*Text block*.
····················

“That would never happen in France.”

One of our most frequently used mantras is “That would never happen in France.” We invoke these enchanting words whenever we have a retail transaction/customer service experience that’s particularly brilliant. And every time it happens, Callaghan says, “You should totally write about this in your blog. ‘Things that would never happen in France’.”

These situations “that would never happen in France” occur so frequently, I’d never remember all 100+ of them. I’m finally getting around to relaying a few anecdotes here, because it happened again recently, and Callaghan asked for this post again.

(This post should actually be in French, since Callaghan wanted me to write it for his French friends. Demande-lui et il te dira.)

Below, I’ve got a few situations that would be hits on our “That would never happen in France” mix tape.

1). First time it happened upon moving back to the Land of AZ:

We transported a large, wheeled tool chest from Texas. Callaghan bought it at a Home Depot in Austin (Home Depot is the equivalent of Leroy Merlin in France). We got to Arizona and he decided he didn’t need it anymore. We took it to a Tempe Home Depot WITHOUT A RECEIPT, the guy working there looked it up and couldn’t find it in the system because their store DOESN’T CARRY THAT MODEL OF TOOL CHEST, examined the chest and found OBVIOUS SIGNS OF WEAR (scuff marks and f*cked up wheel bearings) from usage and moving… but he took it, anyway, and gave Callaghan a full refund. $120.00, CASH.

$120.00 in cash and a friendly, humorous exchange for a beat-up tool chest (from out of state, no less) that they don’t even sell there. No receipt.

····················

*Provided information*.

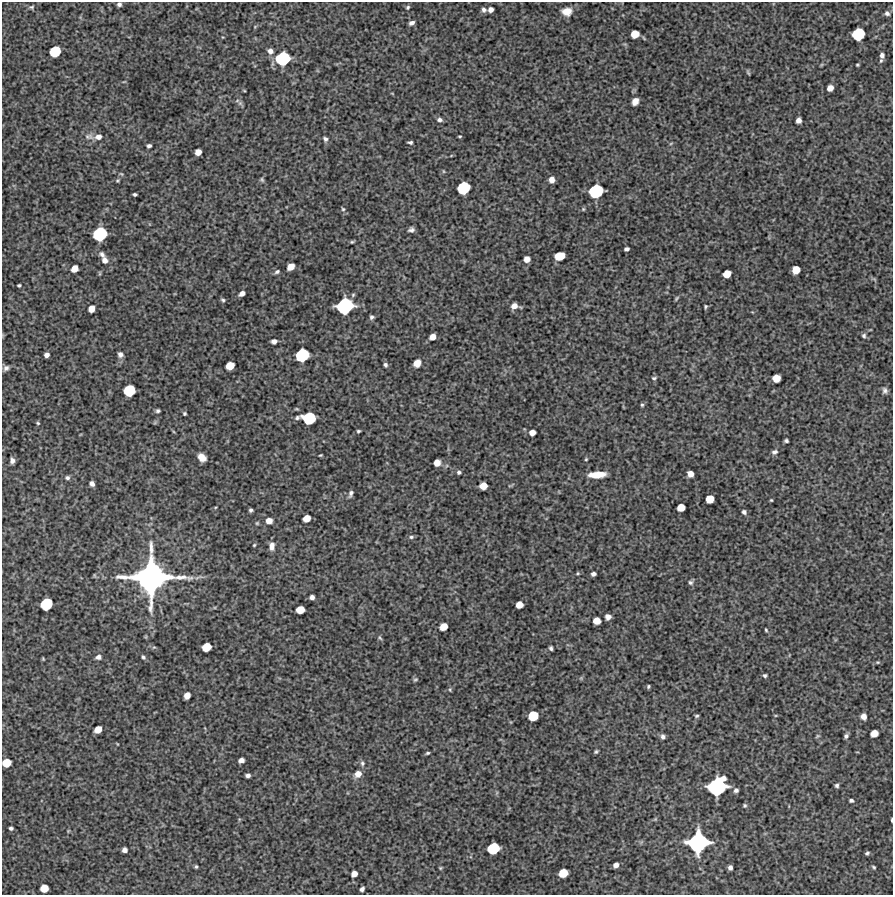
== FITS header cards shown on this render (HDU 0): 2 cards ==
NAXIS1  =                  891 /Length X axis
NAXIS2  =                  893 /Length Y axis

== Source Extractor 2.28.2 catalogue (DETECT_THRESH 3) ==
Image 891 x 893 px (HDU 0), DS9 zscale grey, 1 PNG px = 1 image px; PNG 895 x 897 px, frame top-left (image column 1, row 893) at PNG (2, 2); no overlay
Background 6090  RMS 350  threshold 1060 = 3 sigma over >= 5 px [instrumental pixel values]
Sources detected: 173; all 173 listed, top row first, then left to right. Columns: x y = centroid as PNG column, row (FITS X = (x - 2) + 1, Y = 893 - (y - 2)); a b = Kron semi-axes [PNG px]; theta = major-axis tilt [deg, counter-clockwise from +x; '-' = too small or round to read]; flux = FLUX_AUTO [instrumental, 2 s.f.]
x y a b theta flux
119 4 4 4 - 5.9e+04
32 7 6 4 20 3.3e+04
408 7 5 5 - 3.7e+04
491 9 5 5 - 1.1e+05
484 10 6 5 - 6.7e+04
567 11 11 8 6 2.5e+05
887 13 6 5 - 6.8e+04
412 23 5 4 - 8.4e+04
635 34 6 6 - 3.3e+05
858 34 9 8 - 9.4e+05
55 51 8 7 - 7.0e+05
270 51 7 6 - 1.1e+05
882 55 6 5 - 7.8e+04
283 59 12 10 25 1.2e+06
881 60 6 4 64 3.4e+04
857 65 3 3 - 2.7e+04
748 73 6 3 -63 2.9e+04
830 88 6 5 - 1.8e+05
244 90 4 2 - 1.9e+04
635 101 6 5 - 1.9e+05
240 103 6 6 - 5.3e+04
440 120 6 5 - 7.1e+04
798 120 5 5 - 1.2e+05
460 136 3 2 - 2.4e+04
89 137 14 8 -7 1.2e+05
98 137 8 6 6 1.4e+05
325 139 6 5 - 6.2e+04
410 142 5 3 - 5.0e+04
671 143 6 3 20 2.4e+04
149 146 4 4 - 6.0e+04
198 152 5 5 - 1.9e+05
443 171 5 3 - 2.2e+04
262 179 6 4 -63 3.4e+04
552 180 5 5 - 1.5e+05
117 181 4 4 - 2.7e+04
463 188 10 8 41 9.6e+05
596 191 10 9 - 1.2e+06
135 194 4 3 - 4.3e+04
343 209 4 4 - 3.0e+04
583 209 5 4 - 2.6e+04
411 230 6 4 17 6.9e+04
100 234 10 9 - 1.2e+06
352 242 4 3 - 2.8e+04
626 249 5 4 - 6.5e+04
102 254 9 6 -42 8.7e+04
560 256 8 6 15 4.6e+05
527 259 5 5 - 1.6e+05
105 260 8 6 -58 1.2e+05
291 267 6 5 - 2.2e+05
74 269 6 5 - 2.3e+05
796 270 6 6 - 3.1e+05
277 272 6 5 - 5.1e+04
100 273 6 4 72 2.7e+04
727 274 6 6 - 3.0e+05
874 279 7 4 -34 3.4e+04
19 285 4 3 - 3.3e+04
242 294 5 4 - 1.3e+05
676 298 6 3 57 3.2e+04
223 300 5 4 - 3.8e+04
345 306 13 11 25 1.7e+06
514 306 8 6 -2 1.7e+05
706 307 5 3 - 3.2e+04
91 309 6 5 - 2.0e+05
372 317 5 4 - 5.3e+04
864 336 6 5 - 5.0e+04
432 337 6 5 - 1.7e+05
274 341 5 4 - 1.0e+05
120 354 6 6 - 9.0e+04
47 355 5 4 - 9.9e+04
302 355 10 9 - 1.1e+06
417 363 6 6 - 2.6e+05
385 365 6 4 -71 4.9e+04
230 366 7 6 - 3.4e+05
6 368 7 6 - 7.6e+04
654 378 6 5 - 4.1e+04
776 378 6 6 - 3.1e+05
129 390 9 8 - 7.8e+05
885 391 7 6 - 7.2e+04
642 405 5 4 - 3.4e+04
158 411 4 4 - 4.6e+04
184 413 4 3 - 3.5e+04
309 418 12 8 -2 9.5e+05
38 423 5 4 - 2.9e+04
358 431 4 3 - 3.2e+04
532 433 5 5 - 1.5e+05
786 441 4 3 - 4.2e+04
774 452 7 5 19 7.0e+04
320 455 3 2 - 2.3e+04
202 457 8 6 -45 2.2e+05
586 459 4 3 - 2.3e+04
12 461 5 4 - 8.4e+04
437 463 6 5 - 2.1e+05
459 472 4 4 - 5.0e+04
690 474 5 5 - 1.8e+05
597 475 16 6 4 4.1e+05
67 478 6 5 - 5.5e+04
92 484 5 4 - 9.2e+04
483 486 6 6 - 2.5e+05
351 493 8 4 71 6.7e+04
710 499 6 6 - 3.4e+05
771 500 3 3 - 2.3e+04
681 507 6 6 - 2.8e+05
251 510 4 4 - 5.1e+04
744 512 5 5 - 5.9e+04
306 518 6 5 - 2.5e+05
269 521 6 6 - 1.8e+05
257 523 5 5 - 2.8e+04
411 537 7 4 9 4.6e+04
254 545 4 3 - 2.5e+04
272 546 9 6 87 1.4e+05
578 573 5 4 - 2.6e+04
593 574 5 4 - 7.3e+04
94 575 5 3 - 2.1e+04
151 577 34 31 8 6.7e+06
690 582 7 6 - 5.6e+04
312 597 4 4 - 8.9e+04
46 604 9 8 - 8.7e+05
519 605 6 5 - 2.2e+05
300 610 7 6 - 3.2e+05
608 617 5 5 - 1.1e+05
597 621 6 6 - 2.4e+05
443 627 7 5 34 2.8e+05
766 630 4 3 - 2.7e+04
380 638 8 4 -54 3.6e+04
154 647 5 4 - 2.6e+04
206 647 7 6 - 3.8e+05
551 648 4 3 - 5.0e+04
98 657 6 6 - 9.1e+04
143 657 5 4 - 4.2e+04
43 659 4 3 - 2.3e+04
878 662 6 4 10 3.2e+04
765 675 4 3 - 4.1e+04
415 680 6 4 38 3.2e+04
648 686 4 3 - 3.3e+04
450 689 5 4 - 2.9e+04
187 696 6 5 - 1.9e+05
533 716 8 7 - 5.6e+05
697 716 5 4 - 3.6e+04
863 716 5 5 - 1.5e+05
98 729 6 5 - 2.7e+05
874 733 6 5 - 2.5e+05
817 736 6 4 34 2.9e+04
846 736 4 4 - 5.7e+04
663 737 6 5 - 7.4e+04
596 752 4 3 - 3.5e+04
427 753 4 3 - 3.4e+04
241 760 5 4 - 1.2e+05
7 763 7 6 - 3.7e+05
362 763 7 5 -79 5.4e+04
358 774 8 7 - 1.8e+05
248 775 5 4 - 7.8e+04
723 778 4 4 - 1.0e+05
837 785 4 4 - 5.1e+04
717 787 14 12 29 2.0e+06
736 790 5 5 - 6.5e+04
851 800 4 3 - 5.3e+04
745 805 4 4 - 3.4e+04
892 820 4 2 - 3.1e+04
11 828 4 3 - 4.8e+04
68 831 4 3 - 1.9e+04
698 842 16 15 - 2.6e+06
493 848 9 8 - 8.3e+05
125 850 4 4 - 1.0e+05
867 853 4 3 - 4.0e+04
616 865 5 4 - 1.1e+05
196 867 4 3 - 3.3e+04
730 867 5 4 - 7.8e+04
874 867 5 3 - 3.3e+04
440 868 4 4 - 2.5e+04
563 873 7 6 - 4.2e+05
354 874 5 5 - 1.6e+05
44 888 6 6 - 3.2e+05
362 889 5 4 - 7.0e+04
At the frame edge (FLAGS 8, measured only in part): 3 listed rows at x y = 119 4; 7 763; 892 820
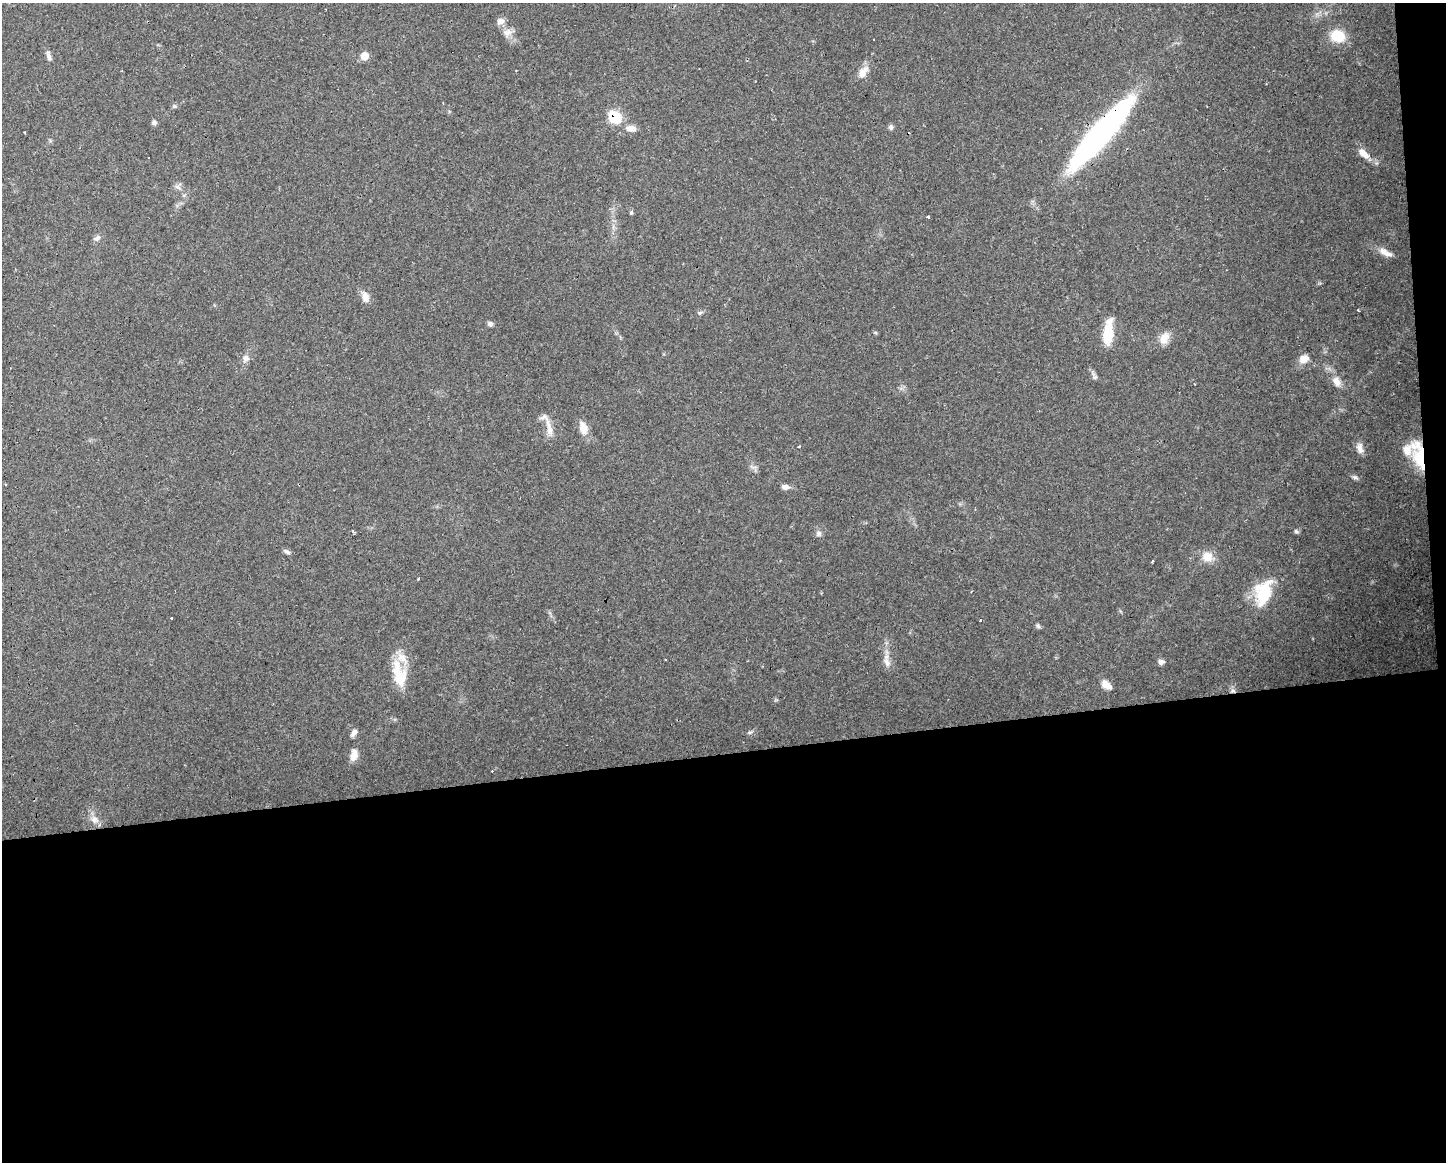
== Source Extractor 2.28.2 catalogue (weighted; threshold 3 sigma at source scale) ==
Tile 12 of 3 x 4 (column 3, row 4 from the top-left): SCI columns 2942-4385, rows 1-1160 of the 4396 x 4641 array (HDU 1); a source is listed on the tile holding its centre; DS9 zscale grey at full resolution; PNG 1448 x 1164 px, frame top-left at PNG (2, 3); no overlay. Shown black and unused: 36% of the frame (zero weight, under 2 of 3 exposures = <1% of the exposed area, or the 3 px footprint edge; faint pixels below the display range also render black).
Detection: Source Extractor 2.28.2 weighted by HDU 2 'WHT'; one run over the whole footprint, this tile lists its part. Background 0.0625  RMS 0.0054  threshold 0.0244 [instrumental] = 3 sigma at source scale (4.5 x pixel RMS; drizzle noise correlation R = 1.50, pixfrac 1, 0.0396/0.0396 arcsec/px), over >= 5 px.
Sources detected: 64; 4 cosmic-ray / hot-pixel residue — not listed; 3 inside a brighter listed object's ellipse — not listed separately; the other 57 listed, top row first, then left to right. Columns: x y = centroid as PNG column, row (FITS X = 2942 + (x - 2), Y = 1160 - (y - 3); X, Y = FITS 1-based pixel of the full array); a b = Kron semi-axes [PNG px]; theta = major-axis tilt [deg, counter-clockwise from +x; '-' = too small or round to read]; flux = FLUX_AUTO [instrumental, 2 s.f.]
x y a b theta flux
500 21 9 8 - 3.3
507 33 13 11 38 4.3
1338 36 15 12 -14 16
364 56 8 7 - 5.6
49 57 10 6 -61 1.9
863 72 19 9 55 5.6
174 106 7 5 20 0.99
615 117 7 7 - 42
154 122 7 6 - 1.3
891 127 7 6 - 1.3
631 128 13 8 -6 4.3
1100 133 84 18 49 170
1363 153 17 8 -43 5.7
177 187 9 5 -27 1.8
631 213 6 4 75 0.86
928 217 3 3 - 5.5
97 238 11 6 39 1.9
1385 252 20 8 -29 4.6
365 297 14 9 -73 4.1
1358 310 3 2 - 0.49
700 313 8 5 10 1.1
490 324 7 6 - 1.5
875 332 6 4 -20 0.63
1108 333 26 10 84 17
1164 338 17 12 63 5.4
245 358 10 9 - 2.8
1304 359 11 9 37 5.5
1094 377 10 7 -67 1.7
1336 381 14 10 -55 5
549 428 27 7 -78 5.8
583 428 14 8 -74 7.6
799 446 3 3 - 1.3
1360 448 15 8 -72 3.7
1420 458 27 13 -78 20
753 467 12 2 -12 0.96
1355 477 9 5 -28 1.4
785 487 10 6 -4 2.7
1296 531 7 5 -54 1
353 532 3 3 - 0.94
819 533 8 8 - 1.8
287 552 9 5 -34 1.5
1207 556 15 14 - 6.8
419 578 3 2 - 0.8
1263 593 32 19 73 25
172 619 3 3 - 5.3
980 620 3 3 - 1.5
1038 626 7 5 -54 1.1
666 659 3 2 - 0.54
887 662 15 9 -59 3.8
1161 662 8 6 0 1.8
399 675 32 14 -76 18
1106 685 13 8 -33 4.4
1233 691 8 6 -24 1.8
750 732 7 3 19 0.9
354 733 9 5 58 2.2
354 755 15 8 81 4.5
94 820 13 10 -43 4.2
Overlapping masked pixels (flux is a lower limit): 4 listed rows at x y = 615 117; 1100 133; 1420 458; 1233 691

····················

*Actions to take*.
(a) From the post about things that would never happen in France, reproduce the passage from "Below, I’ve got" up to and including "full refund. $120.00, CASH.".
(b) Take the post about things that would never happen in France further, picking up from where it stops.

*Answers to the exercise*.
(a)
Below, I’ve got a few situations that would be hits on our “That would never happen in France” mix tape.

1). First time it happened upon moving back to the Land of AZ:

We transported a large, wheeled tool chest from Texas. Callaghan bought it at a Home Depot in Austin (Home Depot is the equivalent of Leroy Merlin in France). We got to Arizona and he decided he didn’t need it anymore. We took it to a Tempe Home Depot WITHOUT A RECEIPT, the guy working there looked it up and couldn’t find it in the system because their store DOESN’T CARRY THAT MODEL OF TOOL CHEST, examined the chest and found OBVIOUS SIGNS OF WEAR (scuff marks and f*cked up wheel bearings) from usage and moving… but he took it, anyway, and gave Callaghan a full refund. $120.00, CASH.

(b)
Callaghan (as we walked through the parking lot): That would NEVER happen in France!!

Me: That’s called Customer Service. IT’S THE AMERICAN WAY.

2). Another time, I went to Target and headed to Customer Service.

Me: I ordered this sports bra online and only wore it twice. It was a sale item.

I showed the Customer Service Girl the strap that was torn almost completely off.

CSG: Oh no! Sorry about that! Do you want to go find a similar one on the sale rack and bring it back here to do an exchange, or do you just want a refund?

Me: I’ll go look for a similar one on sale.

I couldn’t find anything similar in the Active Wear section, on the sale rack or otherwise. I did find another sports bra I really liked, though. It was more expensive than the one I was returning. I took it back to Customer Service thinking I’d just pay the difference.

CSG (looking at her screen): Shoot, I can’t find the sale one. Oh well… I’ll just do an even exchange!

She cheerfully took the damaged item, and I walked away with the more expensive one at no extra cost.

Later, I relayed the story to Callaghan. He was nonplussed.

“No way.”


“That would NEVER happen in France!”

Me: “It’s the American Way.”

We laughed, because by then, both his line and mine constituted an inside joke.

3). Most recently, we went to my eye doctor’s office to pick up my new glasses.

The Glasses Lady went to the back to get my glasses, which had just been delivered from the lab that day. She came back with a pair of glasses and all kinds of apologies.

“I’m SO SORRY,” she repeated. “The lab made a mistake. They put your lenses in the wrong frames. They’re the correct prescription, though.”

She handed me the glasses. The frames were from an Italian luxury brand. I’d ordered a Coach pair from the low end of the available line’s price range, the cheapest I could find that I thought looked decent.

At her urging, I tried on the wrong glasses. The clarity of the prescription was stunning. Also, the frames looked better on me than the ones I’d chosen. I’m not a status symbol inclined person, but if the glasses look better, they look better, and if they feel great and I can see almost perfectly in them, then I really don’t want to hand them back and wait even longer.

The Glasses Lady was still apologizing.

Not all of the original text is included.